We all know that in a pollution-free environment leads to a better quality of life, but do we really know how air pollution affects us and which parts of our bodies are damaged by each kind of polluting particle? How does breathing polluted air effect our health?
The inconvenient truth about air pollution
Some 9 out of 10 people now breathe polluted air. The World Health Organization (WHO) estimates that around 7 million people die every year from exposure to fine particles in polluted air.
- These particles (including PM2.5, PM 10, and others) penetrate deep into the lungs and cardiovascular system, causing diseases including stroke, heart disease, lung cancer, chronic obstructive pulmonary diseases and respiratory infections, including pneumonia.
- Ambient air pollution alone caused some 4.2 million deaths in 2016, while household air pollution from cooking with polluting fuels and technologies caused an estimated 3.8 million deaths in the same period.
- More than 90% of air pollution-related deaths occur in low- and middle-income countries, mainly in Asia and Africa, followed by low- and middle-income countries of the Eastern Mediterranean region, Europe and the Americas.
- Around 3 billion people – more than 40% of the world’s population – still do not have access to clean cooking fuels and technologies in their homes, the main source of household air pollution.
WHO has been monitoring household air pollution for more than a decade and, while the rate of access to clean fuels and technologies is increasing everywhere, improvements are not even keeping pace with population growth in many parts of the world, particularly in sub-Saharan Africa.
Air pollution is a critical risk factor for noncommunicable diseases (NCDs), causing an estimated one-quarter (24%) of all adult deaths from heart disease, 25% from stroke, 43% from chronic obstructive pulmonary disease and 29% from lung cancer. This is having an equivalent effect to that of smoking tobacco, and much higher than, say, the effects of eating too much salt. So how does air pollution effect our health? It is one of the most destructive health factors you can imagine.

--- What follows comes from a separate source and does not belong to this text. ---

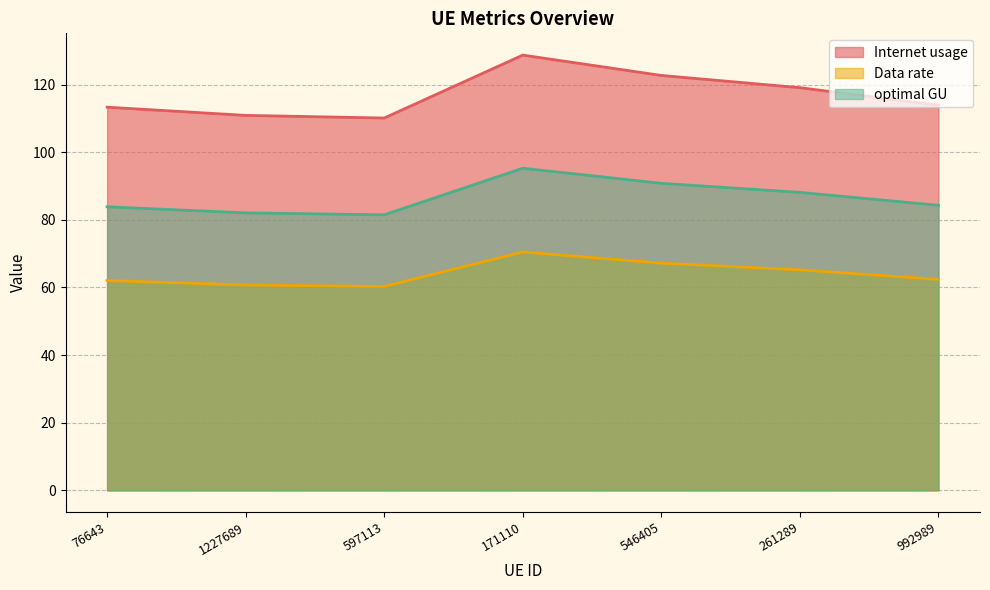

Where is Internet usage nearest to the value 119?

261289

Air pollution is hard to escape, no matter how rich an area you live in.
It is all around us. Microscopic pollutants in the air can slip past our body’s defences, penetrating deep into our respiratory and circulatory system, damaging our lungs, heart and brain.
“The health burden of polluting energy sources is now so high, that moving to cleaner and more sustainable choices for energy supply, transport and food systems effectively pays for itself,” says Dr Maria Neira, WHO Director of Public Health, Environmental and Social Determinants of Health.
The lack of visible smog is no indication that the air is healthy. Across the world, both cities and towns are seeing toxic pollutants in the air exceed the average annual values recommended by WHO’s air quality guidelines.
Without a significant reduction in emissions – whether through increasing efficiency of machinery, enforcement of existing laws, or incentive programs aimed at harmful pollutants – our nations will experience generational health issues that the world has never known.